According to www.phillyref.com, there are between 60 and 70 professional basketball referees in the entire country, and between 500-600 collegiate at the Division I, II and III levels. The number balloons at the high school level, and each of these officials has gone through a long and costly process to become certified.
It is not difficult to find fans complaining about officiating in a contest, and only slightly more difficult to find them shouting profanities and insults directly at officials at games. No matter the sport. But for the first time in recent memory, officials received the overwhelming support of fans across the country.
Over the summer, the NFL Referee’s Association locked out, wanting a better benefit pension plan and retirement benefits. Replacement officials were used for the preseason and first three weeks of the regular season.
But because these replacement officials lacked training and preparation for the highest level, games got out of control to the point of physical confrontations, and boiled over after a Monday Night Football game in late September.
During the seven weeks, fans, coaches and players clamored for the league to come to terms with the regular officials so that they’d return. After that MNF game the league did, and regular officials returned.
NBA officials have considered similar actions, but so far have remained satisfied.
Joey Crawford, perhaps the NBA’s most famous official, has been an NBA official for 35 years. Crawford said that the legendary players like Magic Johnson, Larry Bird and Micheal Jordan never said anything to him.

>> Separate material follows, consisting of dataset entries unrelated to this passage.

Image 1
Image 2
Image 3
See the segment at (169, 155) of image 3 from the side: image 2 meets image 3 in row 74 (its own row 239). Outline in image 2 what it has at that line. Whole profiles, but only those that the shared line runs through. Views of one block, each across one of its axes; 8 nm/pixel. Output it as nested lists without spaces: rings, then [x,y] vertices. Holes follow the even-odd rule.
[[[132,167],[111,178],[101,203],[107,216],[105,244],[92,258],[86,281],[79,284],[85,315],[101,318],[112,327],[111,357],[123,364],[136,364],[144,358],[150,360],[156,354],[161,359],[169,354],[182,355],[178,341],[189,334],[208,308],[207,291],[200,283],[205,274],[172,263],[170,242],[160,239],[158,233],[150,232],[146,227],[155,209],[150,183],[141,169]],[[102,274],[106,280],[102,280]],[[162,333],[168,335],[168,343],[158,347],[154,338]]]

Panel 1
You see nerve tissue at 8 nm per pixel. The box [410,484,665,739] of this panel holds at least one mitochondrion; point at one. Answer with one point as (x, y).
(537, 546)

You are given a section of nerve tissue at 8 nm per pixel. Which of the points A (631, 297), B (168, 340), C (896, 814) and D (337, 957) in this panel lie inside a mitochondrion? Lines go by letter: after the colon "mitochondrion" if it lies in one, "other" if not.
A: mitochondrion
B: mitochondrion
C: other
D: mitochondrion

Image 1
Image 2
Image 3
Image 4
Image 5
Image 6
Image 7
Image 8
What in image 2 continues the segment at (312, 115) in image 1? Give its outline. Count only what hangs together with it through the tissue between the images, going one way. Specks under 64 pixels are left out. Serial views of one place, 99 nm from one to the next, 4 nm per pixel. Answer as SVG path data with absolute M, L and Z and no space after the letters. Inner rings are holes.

“They almost never said anything, good or bad. Most players in sports believe they actually know something about officiating. And they don’t,” Crawford said. “But those guys, they very, very rarely said anything to me. Isn’t that amazing? Because there’s three guys that had the ball, what, 75 percent of the time? They had more important things to worry about.”
But if fans do have anything to complain about when it comes to officiating, it’s at the NBA level.
Studies done by three economic researchers at Brigham Young University, Joseph Price, Marc Remer and Daniel F. Stone, found that officials at the NBA level have a tendency to make calls in favor of the home team, the team that is trailing in a playoff series, or a team trailing in a game in order to keep the game close and set up exciting finishes.
The controversy of official bias and influence is ongoing, but for Lundstrom at least, he’s come to terms with officials, because he became one. In 2004, six years after his run in with the official, Lundstrom certified with the NFHS and currently officiates high school basketball at the junior varsity level.
“If you can’t beat them, join them,” Lundstrom said. “There’s a pretty good feeling of camaraderie among the referees I work with.”